When brewing coffee in your home, there can be a range of different problems that you encounter with your brews. These can range from the water from your kettle being too hot to the coffee that you’re working with simply being a little stale. Well, there is actually a fascinating too that can help you to explore the best ways to correct brews from your home bar that are perhaps a little under the weather – the coffee compass is here to help your brewing!
At the most basic level, the coffee compass is a simple thing. It consists of a rough diagram of coffee flavors and a directional graph of solutions. The idea is simple, you find a word on the diagram to describe your brew (sour, for example) and note which direction you need to travel in to achieve a better flavor.
For a sour coffee, you need to transport your brew right on the coffee compass. The directional graph gives you a solution for this – extract more flavor from less coffee. There are a number of ways to do this, and that’s what we’re going to be talking about today.
Too strong
A brew of coffee that’s too strong might sound like something a little hard to make happen. Well, that’s actually not the case – many brews can be a little too strong for their own good, and can often taste sharp and strong. Brews that are too strong can also taste a little soupy, since the texture of the coffee may have some small pieces floating in it, altering the mouthfeel.
A brew that’s too strong is at the exact top of the coffee compass. Therefore, we can use the coffee directional graph to see that we should use less coffee in our brews.
This is a simplistic way of looking at it – what the graph means is that you should correct your ratio of coffee to water. For a liter of water, James Hoffman typically recommends starting at 60g of ground coffee. With a little math, you can figure out the weight of coffee needed for your brew. If the taste is still too strong, reducing it to a 50g per liter ratio could be a good first step.
Too weak
Coffee being too weak is truly infuriating. We’re certainly not speaking only for ourselves when we say that the reason a morning cup of coffee is so great is that it feels like it grabs you by the shirt and wakes you up in the mornings. Well, if you don’t achieve that brew, then your coffee is, perhaps, a little too weak.

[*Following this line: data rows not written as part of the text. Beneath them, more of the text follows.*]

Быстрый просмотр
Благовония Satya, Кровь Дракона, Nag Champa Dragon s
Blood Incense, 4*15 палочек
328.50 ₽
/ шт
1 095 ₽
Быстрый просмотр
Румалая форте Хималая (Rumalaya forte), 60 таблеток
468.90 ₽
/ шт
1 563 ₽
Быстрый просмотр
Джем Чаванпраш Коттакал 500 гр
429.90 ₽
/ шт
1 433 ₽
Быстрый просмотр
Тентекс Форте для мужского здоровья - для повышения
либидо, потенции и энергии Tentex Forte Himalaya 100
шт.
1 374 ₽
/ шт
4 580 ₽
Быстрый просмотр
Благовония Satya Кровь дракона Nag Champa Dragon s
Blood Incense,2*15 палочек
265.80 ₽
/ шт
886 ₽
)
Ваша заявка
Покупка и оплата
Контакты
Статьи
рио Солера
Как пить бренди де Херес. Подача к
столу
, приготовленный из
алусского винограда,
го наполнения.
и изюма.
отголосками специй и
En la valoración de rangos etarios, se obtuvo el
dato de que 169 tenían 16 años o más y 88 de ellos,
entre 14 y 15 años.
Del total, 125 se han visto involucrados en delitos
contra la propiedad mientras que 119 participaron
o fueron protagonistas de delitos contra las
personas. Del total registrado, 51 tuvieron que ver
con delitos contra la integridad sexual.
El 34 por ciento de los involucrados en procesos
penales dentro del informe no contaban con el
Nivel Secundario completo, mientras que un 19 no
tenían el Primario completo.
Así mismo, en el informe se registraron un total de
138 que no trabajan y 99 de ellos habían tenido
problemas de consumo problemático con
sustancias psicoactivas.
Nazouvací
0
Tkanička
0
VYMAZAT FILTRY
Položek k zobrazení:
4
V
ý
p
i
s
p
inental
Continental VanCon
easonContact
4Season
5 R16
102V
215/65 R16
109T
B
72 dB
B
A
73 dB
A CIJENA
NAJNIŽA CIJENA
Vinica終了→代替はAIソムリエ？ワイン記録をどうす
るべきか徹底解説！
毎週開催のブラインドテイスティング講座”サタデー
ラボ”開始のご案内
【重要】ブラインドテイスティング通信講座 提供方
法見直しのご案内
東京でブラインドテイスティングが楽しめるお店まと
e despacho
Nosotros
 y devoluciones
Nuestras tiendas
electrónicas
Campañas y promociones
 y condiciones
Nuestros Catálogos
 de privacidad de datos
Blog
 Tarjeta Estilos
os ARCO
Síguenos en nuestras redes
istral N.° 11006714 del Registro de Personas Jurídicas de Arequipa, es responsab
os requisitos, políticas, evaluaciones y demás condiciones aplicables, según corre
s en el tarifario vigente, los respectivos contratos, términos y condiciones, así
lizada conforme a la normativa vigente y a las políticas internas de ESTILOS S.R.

A weak brew will typically taste a little like tea, in that you’ll likely be able to taste the notes of the tap water within the coffee that you’re drinking.
Going by the directional coffee compass, we know what the next step is from the base of the coffee wheel – more coffee will take us vertically upwards.
More coffee is, of course, the inverse of what we were just talking about. If you were to start at the 60g per liter ratio that we mentioned before, more coffee could be bumping it up to 65g or 70g per liter of water in your brew. This will lead to a much more intense coffee flavor since there’s simply more coffee in the brew.
Under extracted
It’s quite hard to tell, from a beginner’s point of view, if a cup of coffee is under-extracted. The best way to tell that, and give it a little bit of consideration, is to question whether the primary flavors in your cup are quite sour or salty. These flavors are some easily soluble compounds in all different food and drink, meaning that an under-extracted brew has had a chance to dissolve those first compounds, without getting its hands on those more elusive coffee flavor compounds.
Using the coffee compass, we can see that we need to travel to the right, which means more extraction is required, and less coffee, perhaps, ought to be used.
More extraction is quite easy to achieve really when you consider that the process of extraction is mostly just the dissolving of flavor and aroma compounds from the coffee grounds themselves. To make the compounds more easily available, you can grind finer. Alternatively, you can draw out the compounds over a longer period of time by simply allowing the coffee to be immersed in hot water for longer. This will draw the flavor out easily.
When you do increase the level of extraction that you’re working with in your coffee, it can become overwhelming quite quickly. The reason for this is that you’ll have greater extraction over the same volume of coffee, leading to a more intense flavor being extracted over the same period of time. In the end, you can have quite a potent brew.
To counter this problem before you really encounter it, it’s worth decreasing the coffee dosage by a gram or so. You may still run into the same problem, but it will be easier to account for over time, which makes the entire process a lot simpler.
Over extracted
If your coffee is over-extracted, you might consider it to be bitter or powdery. When we say that a cup of coffee is bitter, you might say ‘yes, obviously!’, and you’d be right to do so. Coffee is naturally quite a bitter drink, but when coffee is over-extracted, the bitterness can become so intense that it becomes hard to drink.
To cut that bitterness, we need to use the coffee compass to travel left, meaning that we should extract less flavor from a little more coffee.
The simplest way to do this is to make our coffee a little more coarsely ground, as that will result in less extraction possible over the course of a given period of time. This will cut the bitterness and, hopefully, allow you to enjoy a rich brew with a robust flavor that, while it’s not weak, is certainly not strong and intense.
Conclusion
Brewing coffee can be tricky, and the coffee compass is a great way to consider how you can easily change things up in your home brewing routine. We hope that it’s been able to give you new insight into brewing better and better cups in your home.